Yes. Make sure they (matchmaker) have results of course but let's just say there are people out there who you will match with just fine.
One thing that women have to be "okay" with if you are searching for a match who isn't wanting to have kids, is guys who are a little older but that depends on various factors. If you don't want to have children and you're say 28-35, you want to look for a guy in his fourties (minimum) but who still is youthful so that he, if you are not one to go for older guys, doesn't give off the older guy vibe. In other words, you want to feel like he will be able to keep up with your level of energy. Can you find a match in your age group? Sure. Is it unlikely....um...yeah. And if a matchmaker hears that you insist they must be in your age group, they already know you're an impossible match (or rather unlikely) esp when you attach "no kids" to that group.
One thing I found a lot while working there is that people were just unreasonable. They wanted a guy their age, with no kids, who didn't want kids,and they got even more specific that he has to look like xyz with xyz job. Don't get me wrong I worked for an upscale matchmaker so the clients were always well off or rich and very busy which is why they came to her because they weren't the type to go to clubs, and they wanted to meet the love of their lives. So that's a given, but when you're so specific, then know that you're looking for a small % of avail men and as a matchmaker....they're going to roll their eyes at your application and kim. That doesn't mean to accept guys with kids either but have a reasonable list of what you want and don't want...it shouldn't be a mile long.
Should you have standards? sure. Just be reasonable and assess the situation. For instance: Most guys in their 30's are going to want to have children. (NOTE I SAID most). Most guys in their 40's and on will be divided into the "have children", "Want to have children but were to busy building their empire", "are cray cray in their expectations of women which is why they've never married (for the ones who never married and not all never marrieds fall into this group but by this age there is some cases where natural selection comes into play lol: some are pigs, ridiculous in their expectations, or so picky that they deserve to be laughed out of the office)" and finally the "don't want to have children" group.
If they waited this long, they could likely want to just have a wife and travel, or want little ones, or already have them. Then if they "have them" is there joint custody, is ex wife across country and he gets them on Holidays? Are you okay with that? Would you prefer someone with older kids (well then you're looking at a guy in his mid fourties to late in a major city at the minimum)...and you'll find the kids in the 16-18 age group ready to go off to (or already in college). Or did he wait to have kids all together and doesn't want them? And btw your matchmaker should be detailed in their questions or else you don't have a good one.
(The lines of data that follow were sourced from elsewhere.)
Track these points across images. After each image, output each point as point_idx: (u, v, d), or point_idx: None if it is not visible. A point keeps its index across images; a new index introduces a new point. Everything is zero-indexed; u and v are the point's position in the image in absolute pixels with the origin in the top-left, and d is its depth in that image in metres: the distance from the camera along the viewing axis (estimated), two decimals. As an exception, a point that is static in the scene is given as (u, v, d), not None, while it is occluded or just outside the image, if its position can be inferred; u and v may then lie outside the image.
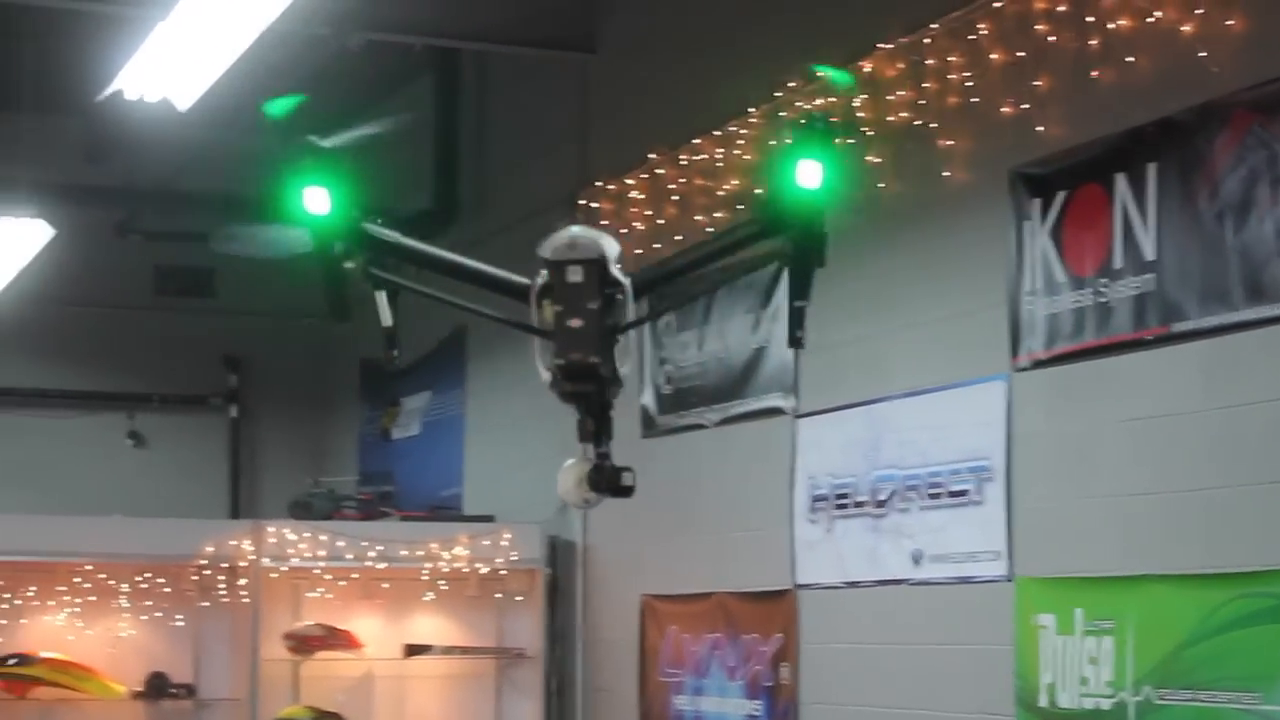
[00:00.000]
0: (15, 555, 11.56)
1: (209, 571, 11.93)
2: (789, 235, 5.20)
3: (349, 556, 11.99)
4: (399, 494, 14.24)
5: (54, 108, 14.36)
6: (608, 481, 5.35)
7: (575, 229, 5.24)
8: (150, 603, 11.96)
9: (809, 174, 5.05)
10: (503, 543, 12.16)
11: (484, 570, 12.19)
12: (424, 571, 12.15)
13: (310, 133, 5.21)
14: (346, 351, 16.11)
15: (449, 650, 12.37)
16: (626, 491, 5.44)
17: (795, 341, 5.46)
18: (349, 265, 5.33)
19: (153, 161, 14.26)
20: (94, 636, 11.91)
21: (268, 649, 11.90)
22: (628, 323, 5.23)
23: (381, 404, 15.29)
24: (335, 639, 12.10)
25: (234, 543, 11.88)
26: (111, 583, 11.87)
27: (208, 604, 12.00)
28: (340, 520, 12.68)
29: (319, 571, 12.10)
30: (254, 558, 11.86)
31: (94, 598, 11.88)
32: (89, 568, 11.79)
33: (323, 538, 11.98)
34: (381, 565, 12.05)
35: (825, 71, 7.31)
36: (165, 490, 15.61)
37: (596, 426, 5.38)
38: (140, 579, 11.89)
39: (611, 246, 5.23)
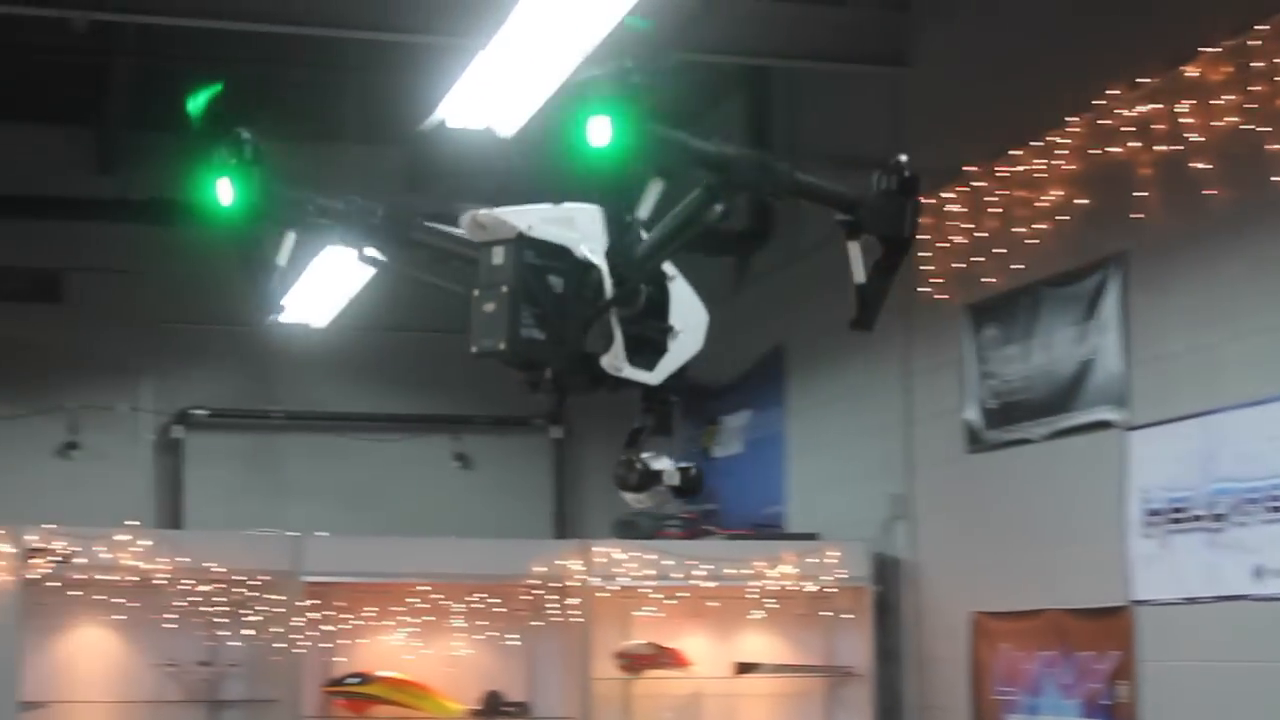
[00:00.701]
0: (355, 576, 11.82)
1: (540, 591, 12.08)
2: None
3: (676, 575, 12.05)
4: (722, 513, 14.29)
5: (377, 137, 14.72)
6: (637, 481, 5.23)
7: (482, 210, 4.97)
8: (485, 622, 12.14)
9: (598, 131, 4.76)
10: (829, 560, 12.13)
11: (811, 588, 12.18)
12: (751, 590, 12.17)
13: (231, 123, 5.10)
14: (665, 370, 16.21)
15: (778, 669, 12.38)
16: (683, 491, 5.26)
17: (857, 323, 5.25)
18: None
19: (473, 187, 14.51)
20: (431, 655, 12.12)
21: (599, 667, 12.02)
22: (604, 304, 4.96)
23: (702, 423, 15.36)
24: (665, 657, 12.17)
25: (564, 562, 12.01)
26: (447, 602, 12.08)
27: (540, 623, 12.15)
28: (664, 539, 12.77)
29: (647, 590, 12.17)
30: (584, 577, 11.98)
31: (430, 617, 12.10)
32: (425, 588, 12.01)
33: (650, 557, 12.05)
34: (709, 584, 12.10)
35: (631, 22, 6.69)
36: (490, 511, 15.86)
37: (648, 423, 5.23)
38: (474, 599, 12.09)
39: (571, 224, 4.96)
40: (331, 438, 16.20)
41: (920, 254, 11.33)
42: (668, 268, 5.23)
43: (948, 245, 10.97)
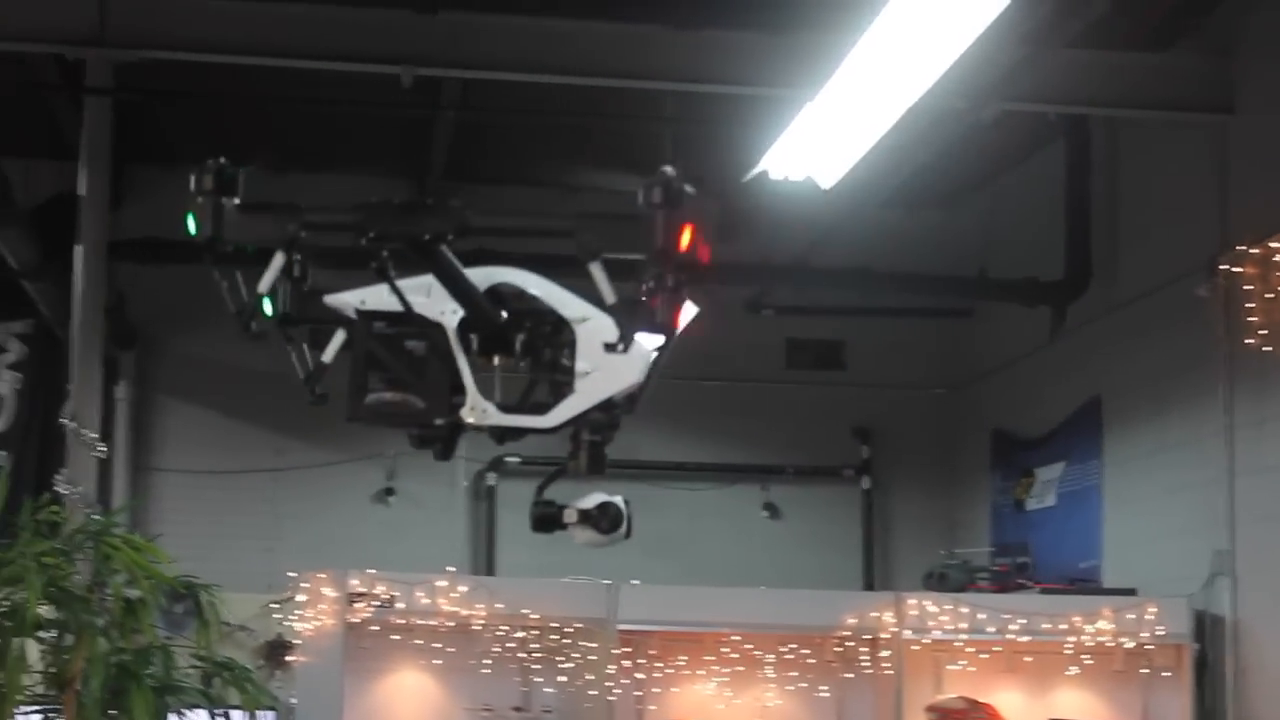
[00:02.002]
0: (667, 625, 11.89)
1: (851, 643, 12.01)
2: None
3: (990, 629, 11.88)
4: (1034, 566, 14.06)
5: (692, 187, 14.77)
6: (536, 523, 5.52)
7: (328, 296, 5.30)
8: (795, 673, 12.11)
9: (192, 223, 5.05)
10: (1147, 617, 11.86)
11: (1128, 645, 11.92)
12: (1067, 645, 11.95)
13: None
14: (976, 421, 16.05)
15: (1092, 727, 12.15)
16: (602, 529, 5.38)
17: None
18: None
19: (786, 237, 14.51)
20: (742, 706, 12.12)
21: (911, 721, 11.91)
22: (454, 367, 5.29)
23: (1014, 474, 15.16)
24: (978, 712, 11.99)
25: (875, 614, 11.92)
26: (757, 653, 12.07)
27: (851, 675, 12.08)
28: (975, 592, 12.61)
29: (960, 644, 12.02)
30: (895, 629, 11.88)
31: (741, 668, 12.11)
32: (736, 638, 12.02)
33: (963, 610, 11.90)
34: (1023, 638, 11.91)
35: None
36: (799, 561, 15.83)
37: (571, 463, 5.47)
38: (785, 649, 12.06)
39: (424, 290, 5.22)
40: (641, 485, 16.25)
41: (1246, 305, 11.08)
42: (574, 311, 5.34)
43: (1275, 295, 10.69)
If you're the "second wife" you will still have to deal with possible little ones who visit (and if you're not okay with that, you're going to want to make that specific but open up your "age" group to older men so that you are still in the running with finding lots of matches), and if so (that you're open to little ones visiting, you need to make sure ex wife isn't bat s&^t cray cray, or the guy you're dealing with (because let's face it, sometimes it's the guys fault they're divorced too). In divorces you want amicable situations, or people who just grew out of love ideally especially when kids are involved and NO animosity on either parts. How do you start to find out? See how he refers to his ex (is it through gritted teeth, does he say horrid things about her, etc ?) Later of course when things are serious you'll want to meet the ex especially if there is talk of marriage.